Simien Mts, Ethiopia
William Mackesy’s account of this walk
Up at 6 for a 7am breakfast. A leisurely pack in the dim early light.
5 of us are going to climb Mt Buahit, at 4,430m the second-highest in the Simien. So we load up on porridge and very jammy bread in the still-cold mountain air – the sun gets to Chenek late.
We set off shortly after 7.30. After a short road stretch, we strike right up a startlingly pretty valley, notable for its mixed heather and lobelia vegetation. Everlasting flower bushes, packed thick with their white, papery blooms, glow against the early sun.

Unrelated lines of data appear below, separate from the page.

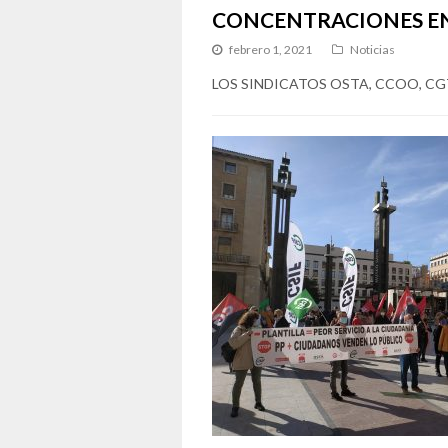
CONCENTRACIONES EN 
febrero 1, 2021
Noticias
LOS SINDICATOS OSTA, CCOO, CG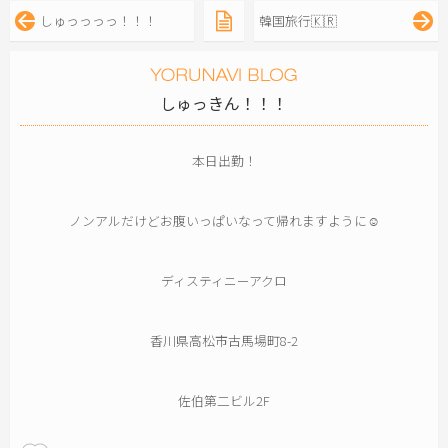
しゅっっっっ！！！
韓国旅行🇰🇷
しゅっきん！！！
本日出勤！
ノンアルだけどお腹いっぱいなって帰れますように☺️
ディスティニーアクロ
香川県高松市古馬場町8-2
佐伯第二ビル2F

This is a long, steady climb of 800m or so, easy enough at normal altitudes but a slog here. Fortunately, there are many excuses to stop and admire stuff. We reach the escarpment edge for some of the best views yet, courtesy of the vivid, slanting early light. We are a third of the way in an hour, that tipping point when you know you will make it so you know the slog is worthwhile.

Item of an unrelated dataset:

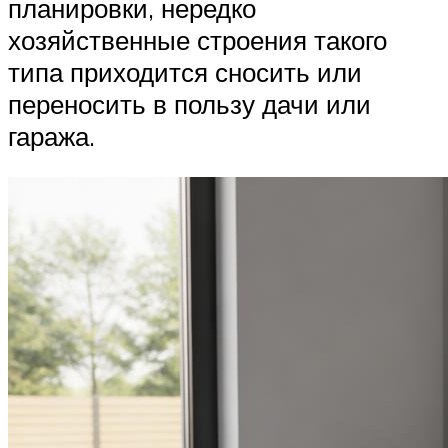
планировки, нередко
хозяйственные строения такого
типа приходится сносить или
переносить в пользу дачи или
гаража.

We wind just behind the lip for half an hour or so, through gorgeous vegetation, every so often reaching huge views out over the morning landscape thousands of feet below.
We meet a group of geladas grazing, playing, grooming (with screeches as pain is inflicted), climbing the lobelias to pick at their upper fronds. Utterly delightful.
We rejoin the road for a stretch, then turn uphill for the real test. We trudge straight up the steeper upper slope, relieved to find magnificent walia ibex, the males with tremendous curved horns, to pause to admire. They are rare, but plentiful here and not shy. It is any excuse now, but they enable a lot of breath-catching.
Everlasting flowers are the main plants here, so these slopes are a delicate pale grey.
I am reduced to stopping for breath every 100 paces as the summit approaches. Fortunately, so is Jessica, so I am not humiliatingly alone.
Then we are there on top, 4,430m, in 3 hrs 20 (Bill must have got there in well under 3hrs, Paul not that long after – creditable given he has had a problem night). Stunning views all round: Ras Dashen, the highest summit, due east; the amazing escarpment lip we walked yesterday behind us; and a youth tending a rug-full of tat! We can't not buy, hard-headed cynics as we may be, given his effort to be there: what is says about the economy, though.
Our descent takes 1hr 30 – Jessica and I retrace our steps along the escarpment edge for the best views, while Bill, Serena and Paul head straight down.